Ругали-ругали большевиков, а сейчас — не угодно ли? — ни одна путная конференция не обходится без участия этих монстров.
Но и тут всеобъемлющая лояльность Ноаля вывела его из стесненного положения. Ведь он пожимает руку не большевику, но полномочному министру, высокой юридической личности, не подлежащей обсуждению. И если, по счастью, носитель славного звания, выскочивший из самого пекла большевизма, не вытирает нос скатертью и не вовсе орангутанг, то Ноаль, предав забвению грешные годы нашей революции, почтит в его лице старые призраки блаженной памяти Сазонова и Гирса, Извольского и Горчакова. Не личность, но правовую идею, призрак законности, дипломатическую династию, не вымирающую quand même. Живучая фикция преемственности просто перескакивает через яму, в которую свалили семейство Романовых. Для нее император никогда не умирает и никогда не перестает быть императором: он абсолютно непрерывен в своей метафизической сущности. И если вместо орла и трехцветного, в небе вдруг полощется красное с СССР, то значит, императорская Россия умерла, не теряя бессмертия, и новая, советская, возникла, не рождаясь. Ведь и со старой законной монархией случались такие странности: признавала же Европа некоих голштинских князьков подлинными потомками заведомо вымершей Романовской династии.
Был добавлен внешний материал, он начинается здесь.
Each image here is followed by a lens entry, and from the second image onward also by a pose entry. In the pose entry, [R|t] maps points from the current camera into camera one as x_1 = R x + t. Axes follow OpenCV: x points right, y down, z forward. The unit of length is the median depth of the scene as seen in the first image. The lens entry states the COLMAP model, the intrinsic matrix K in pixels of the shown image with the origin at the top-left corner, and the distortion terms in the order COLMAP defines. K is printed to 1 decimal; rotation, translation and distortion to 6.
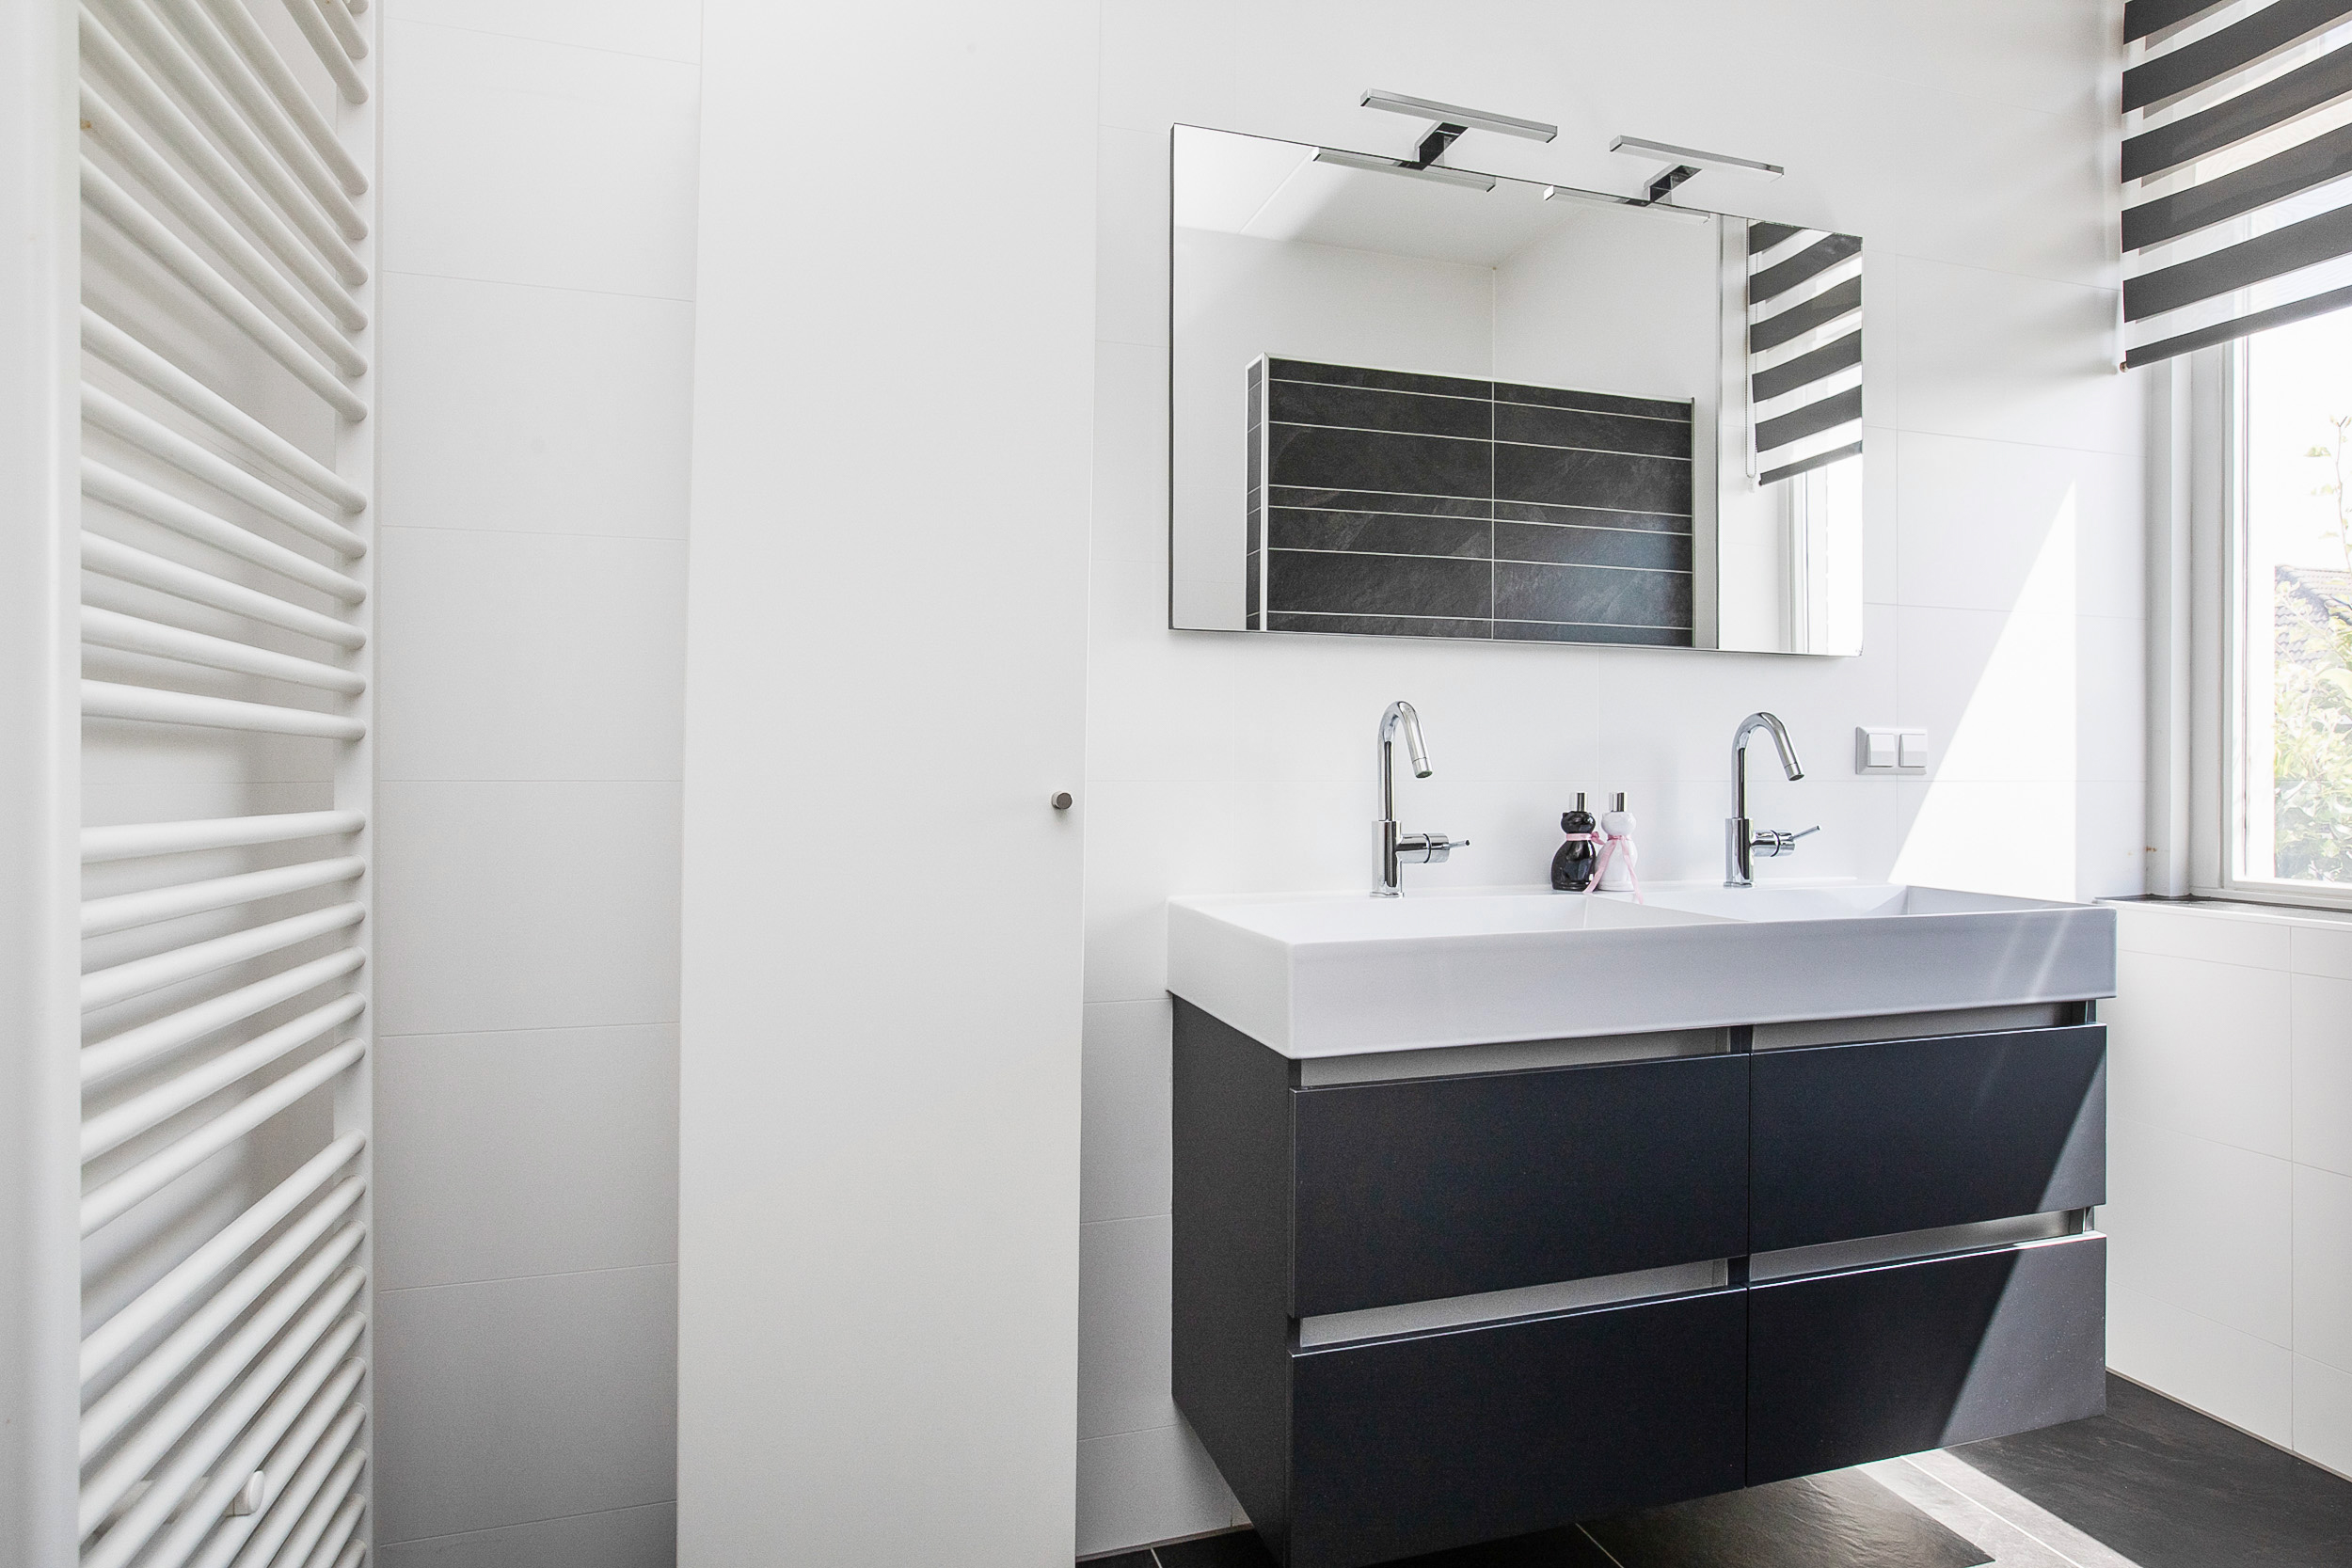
lens RADIAL K [[1278.4, 0, 1178.8], [0, 1278.4, 773.1], [0, 0, 1]] dist [-0.031878, 0.014536]
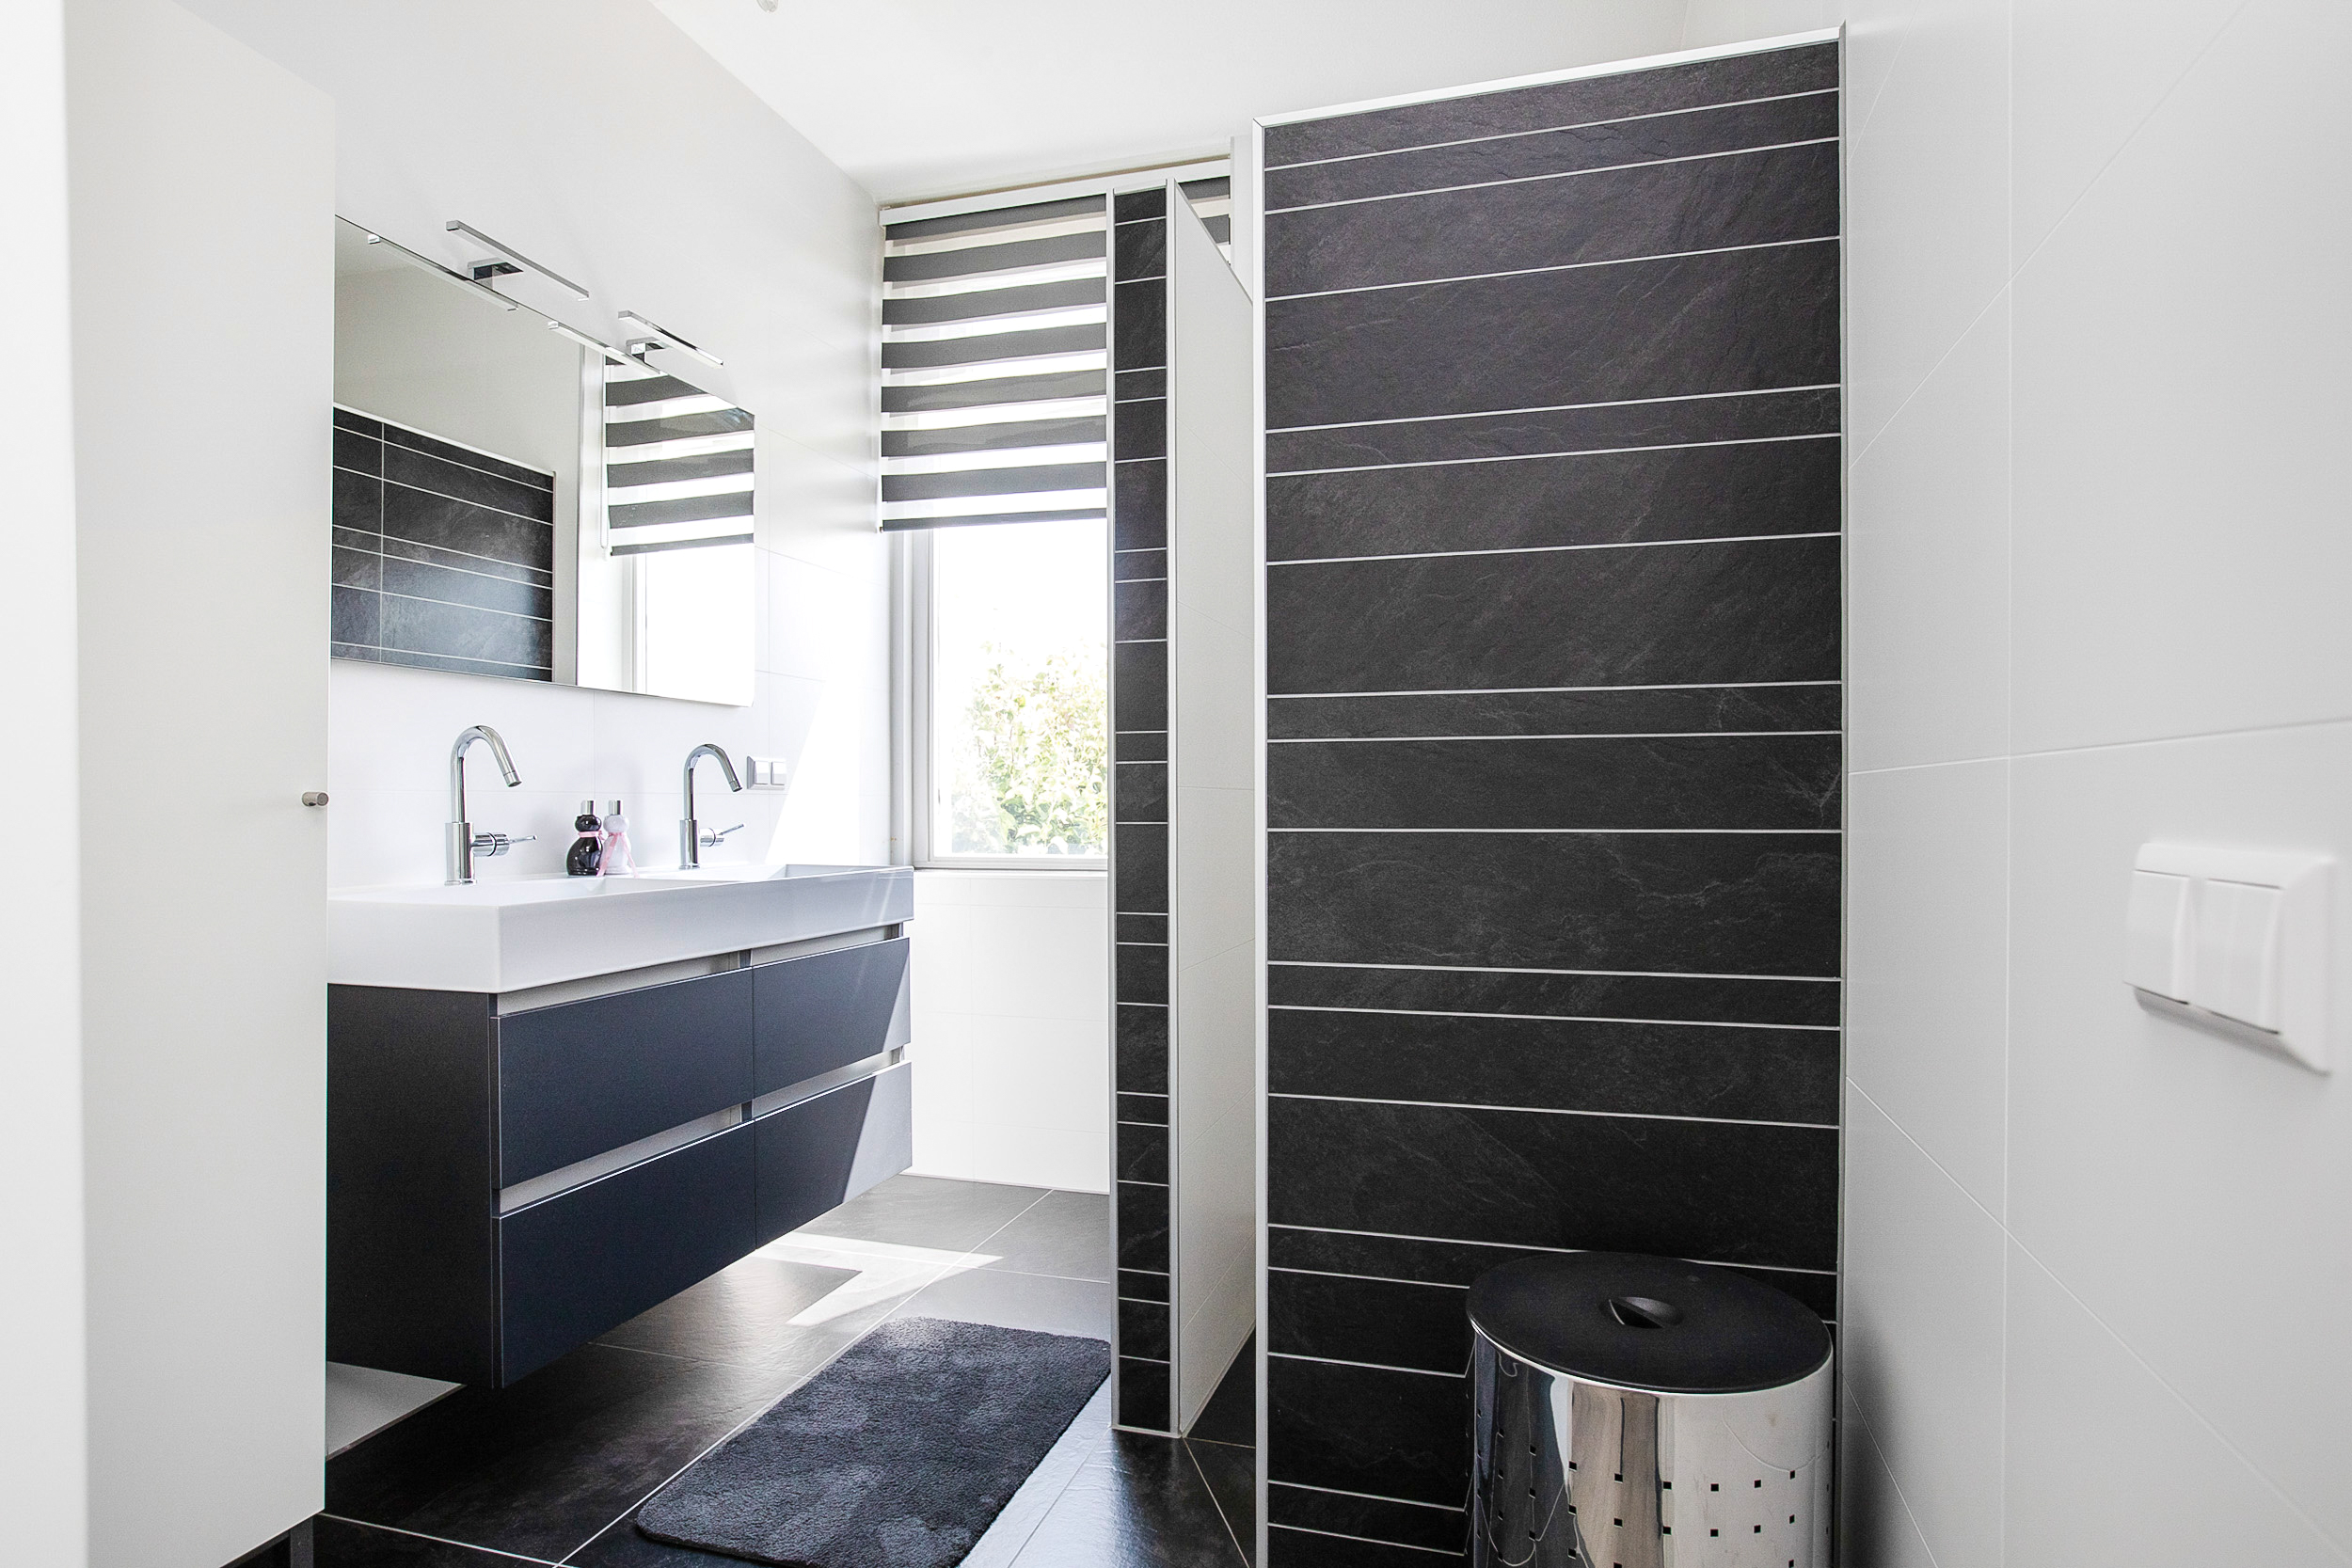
lens RADIAL K [[1278.4, 0, 1177.8], [0, 1278.4, 796.0], [0, 0, 1]] dist [-0.031878, 0.014536]
pose [[0.561566, 0.000825, 0.827432, -0.406381], [0.005287, 0.999976, -0.004585, 0.019146], [-0.827415, 0.006949, 0.561548, -0.219473]]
В культурном, юридически гибком сознании европейского дипломата большевики заняли приблизительно то же место, какое в схоластическом мировоззрении его предка, феодала, занимал какой-нибудь четвероногий остгот, прямо с варварского щита своих орд взлезавший на священный престол Римской империи и короновавшийся в соборе св. Петра венцом кесаря, скрученным из конского недоуздка. Все это, конечно, постольку, поскольку дикие степные всадники Оттона или Теодориха стояли у самых стен Вечного города, и пьяные латники, рыгающие, пахнувшие лошадиным потом под награбленными шелковыми одеждами, не теряли способности владеть мечом, жечь города и склонять пап к ангельскому миролюбию.
Но, конечно, полное политическое признание, которым советское представительство пользуется в Кабуле, отнюдь не основано на гибкости чьего бы то ни было юридического мышления. Просто в Афганистане нельзя подвергнуть русских бойкоту, не оставшись самому в полном уединении. За СССР здесь говорят сила ее пограничных армий, реальность торговых интересов и ненависть всего населения к англичанам.
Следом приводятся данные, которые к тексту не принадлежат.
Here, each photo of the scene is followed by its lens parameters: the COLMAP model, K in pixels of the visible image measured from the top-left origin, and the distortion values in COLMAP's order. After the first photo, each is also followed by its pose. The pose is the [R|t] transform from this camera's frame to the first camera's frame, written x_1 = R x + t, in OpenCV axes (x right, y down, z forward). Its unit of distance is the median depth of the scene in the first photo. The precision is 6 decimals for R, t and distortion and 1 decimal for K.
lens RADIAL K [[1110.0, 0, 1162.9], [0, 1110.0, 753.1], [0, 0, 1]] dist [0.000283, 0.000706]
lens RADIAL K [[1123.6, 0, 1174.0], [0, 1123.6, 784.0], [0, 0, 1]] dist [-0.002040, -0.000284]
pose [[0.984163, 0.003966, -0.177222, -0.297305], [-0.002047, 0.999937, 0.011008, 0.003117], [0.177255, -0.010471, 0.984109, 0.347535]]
Даже французский полуофициальный представитель, академик Фурмье, в самый разгар Гаагской конференции вынужден был признать подлинное существование Советской России на пустом месте, обведенном чертой блокады, которое столько лет держится в политической географии третьей республики.
Кстати, несколько слов о профессоре Фурмье, известном ученом, о котором сам Мильеран в официальной речи упомянул, как о «notre illustre». Это сладчайшее и корректнейшее воплощение казенной французской науки. Белоснежные волосы венком вокруг розовой лысины, свежий цвет лица, приветливые голубые глаза, снисходительная улыбка, открывающая безупречной работы вставную челюсть; крепкие скулы и квадратный, беспощадный подбородок человека, всю жизнь перемалывавшего науку и проталкивавшего в культурный пищевод Европы дешовую и питательную патентованную кашицу. Работая правильными спазматическими приемами, пережевывая свои камни, обломки исчезнувших городов и утварь мертвых, он теперь крепко ухватил Афганистан. Его дикие руины, занумерованные и описанные, исчезают в пещере этого всеядного, всеопошляющего научного рта. И по мере того, как идолы Бамиана и таинственные надписи джелалабадских гробниц будут совершать свое органическое движение по толстым и тонким кишкам археологии, по всем слепым отросткам и мертвым петлям этой науки, в Париже, в министерстве наук и великих открытий некий столоначальник, хранитель пыльных папок Александра и Великих Моголов, бережным почерком отметит заслуги академика Фурмье и приснопамятный день, когда обшлаг его черного сюртука украсит орденская лента. Как всякий истый буржуа-республиканец, Фурмье питает тайную страсть к монархии. Заветное слово «сир», такое короткое и величавое, слетает с его медовых уст с невыразимой нежностью.
Возле какого-нибудь толстого, безмерно оплывшего, в постоянной пищеварительной истоме мигающего то одним, то другим глазом, сановника профессор порхает, как заботливая няня. Маленькие потирания рук, улыбка, вкрадчиво поблескивающий оскал, наклонение головы, выражают почтительное и ласковое согласие человека науки с доводами здравого смысла, обитающего под толстой, как верблюжье колено, черепной коробкой афганского сердара.